## [Data segment]
◇ ◇ ◇ ◇ ◇ ◇ ◇

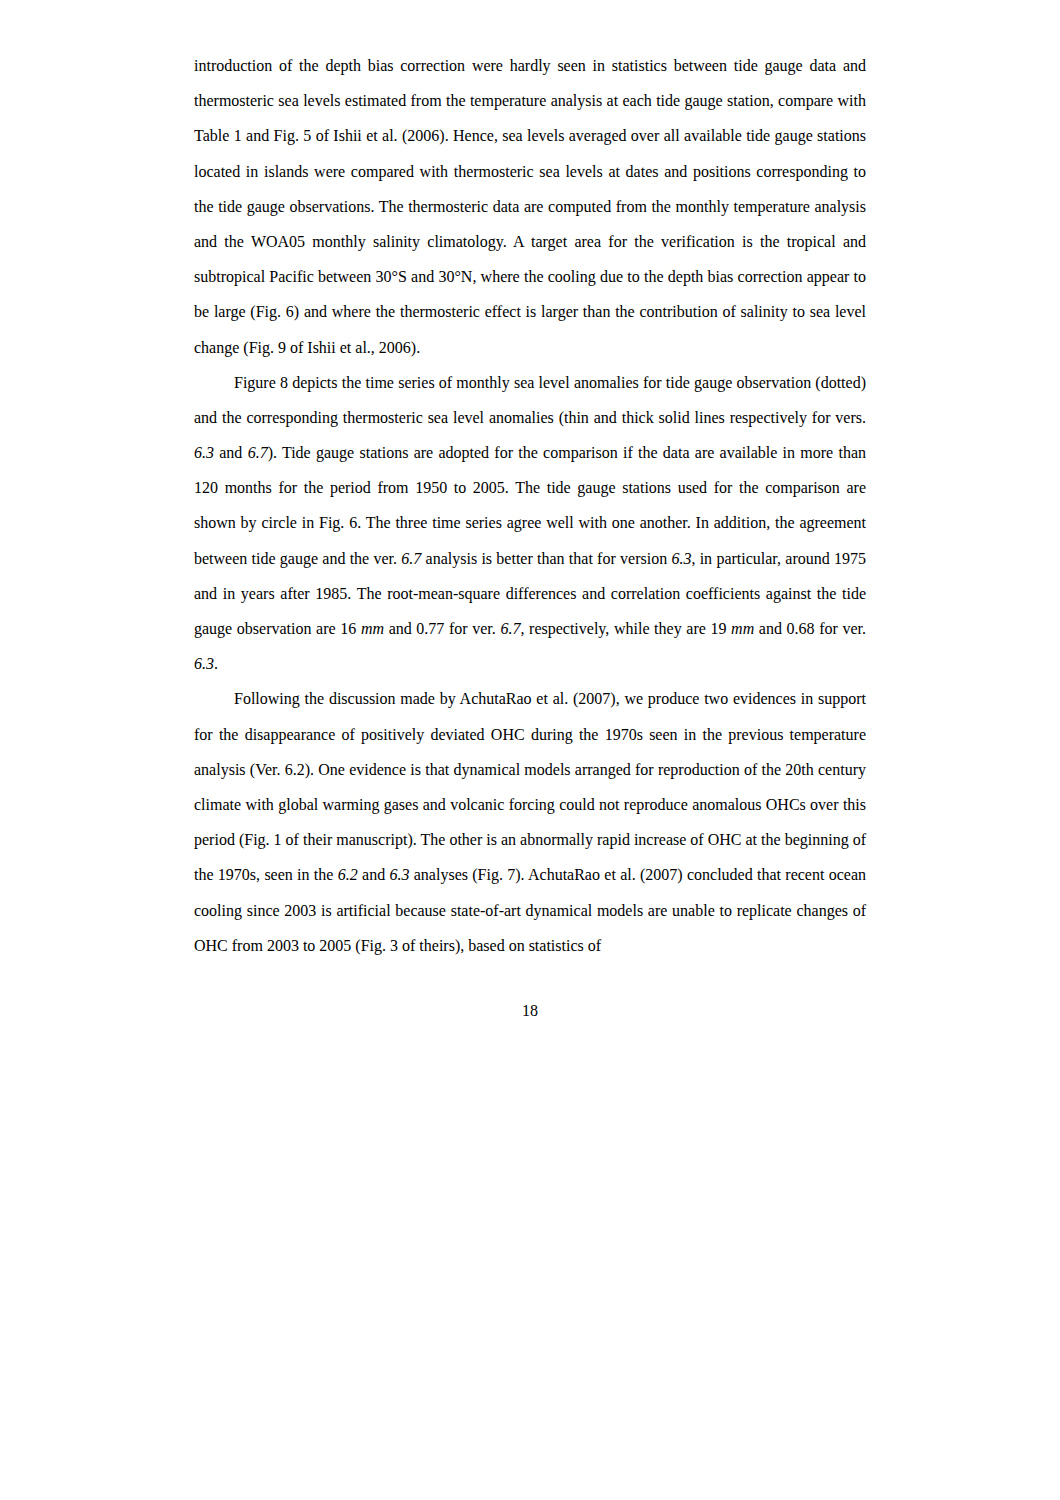introduction of the depth bias correction were hardly seen in statistics between tide gauge data and thermosteric sea levels estimated from the temperature analysis at each tide gauge station, compare with Table 1 and Fig. 5 of Ishii et al. (2006). Hence, sea levels averaged over all available tide gauge stations located in islands were compared with thermosteric sea levels at dates and positions corresponding to the tide gauge observations. The thermosteric data are computed from the monthly temperature analysis and the WOA05 monthly salinity climatology. A target area for the verification is the tropical and subtropical Pacific between 30°S and 30°N, where the cooling due to the depth bias correction appear to be large (Fig. 6) and where the thermosteric effect is larger than the contribution of salinity to sea level change (Fig. 9 of Ishii et al., 2006).
Figure 8 depicts the time series of monthly sea level anomalies for tide gauge observation (dotted) and the corresponding thermosteric sea level anomalies (thin and thick solid lines respectively for vers. 6.3 and 6.7). Tide gauge stations are adopted for the comparison if the data are available in more than 120 months for the period from 1950 to 2005. The tide gauge stations used for the comparison are shown by circle in Fig. 6. The three time series agree well with one another. In addition, the agreement between tide gauge and the ver. 6.7 analysis is better than that for version 6.3, in particular, around 1975 and in years after 1985. The root-mean-square differences and correlation coefficients against the tide gauge observation are 16 mm and 0.77 for ver. 6.7, respectively, while they are 19 mm and 0.68 for ver. 6.3.
Following the discussion made by AchutaRao et al. (2007), we produce two evidences in support for the disappearance of positively deviated OHC during the 1970s seen in the previous temperature analysis (Ver. 6.2). One evidence is that dynamical models arranged for reproduction of the 20th century climate with global warming gases and volcanic forcing could not reproduce anomalous OHCs over this period (Fig. 1 of their manuscript). The other is an abnormally rapid increase of OHC at the beginning of the 1970s, seen in the 6.2 and 6.3 analyses (Fig. 7). AchutaRao et al. (2007) concluded that recent ocean cooling since 2003 is artificial because state-of-art dynamical models are unable to replicate changes of OHC from 2003 to 2005 (Fig. 3 of theirs), based on statistics of
18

◇ ◇ ◇ ◇ ◇ ◇ ◇

Aside from the pictures, repeat the listing exactly.

introduction of the depth bias correction were hardly seen in statistics between tide gauge data and thermosteric sea levels estimated from the temperature analysis at each tide gauge station, compare with Table 1 and Fig. 5 of Ishii et al. (2006). Hence, sea levels averaged over all available tide gauge stations located in islands were compared with thermosteric sea levels at dates and positions corresponding to the tide gauge observations. The thermosteric data are computed from the monthly temperature analysis and the WOA05 monthly salinity climatology. A target area for the verification is the tropical and subtropical Pacific between 30°S and 30°N, where the cooling due to the depth bias correction appear to be large (Fig. 6) and where the thermosteric effect is larger than the contribution of salinity to sea level change (Fig. 9 of Ishii et al., 2006).
Figure 8 depicts the time series of monthly sea level anomalies for tide gauge observation (dotted) and the corresponding thermosteric sea level anomalies (thin and thick solid lines respectively for vers. 6.3 and 6.7). Tide gauge stations are adopted for the comparison if the data are available in more than 120 months for the period from 1950 to 2005. The tide gauge stations used for the comparison are shown by circle in Fig. 6. The three time series agree well with one another. In addition, the agreement between tide gauge and the ver. 6.7 analysis is better than that for version 6.3, in particular, around 1975 and in years after 1985. The root-mean-square differences and correlation coefficients against the tide gauge observation are 16 mm and 0.77 for ver. 6.7, respectively, while they are 19 mm and 0.68 for ver. 6.3.
Following the discussion made by AchutaRao et al. (2007), we produce two evidences in support for the disappearance of positively deviated OHC during the 1970s seen in the previous temperature analysis (Ver. 6.2). One evidence is that dynamical models arranged for reproduction of the 20th century climate with global warming gases and volcanic forcing could not reproduce anomalous OHCs over this period (Fig. 1 of their manuscript). The other is an abnormally rapid increase of OHC at the beginning of the 1970s, seen in the 6.2 and 6.3 analyses (Fig. 7). AchutaRao et al. (2007) concluded that recent ocean cooling since 2003 is artificial because state-of-art dynamical models are unable to replicate changes of OHC from 2003 to 2005 (Fig. 3 of theirs), based on statistics of
18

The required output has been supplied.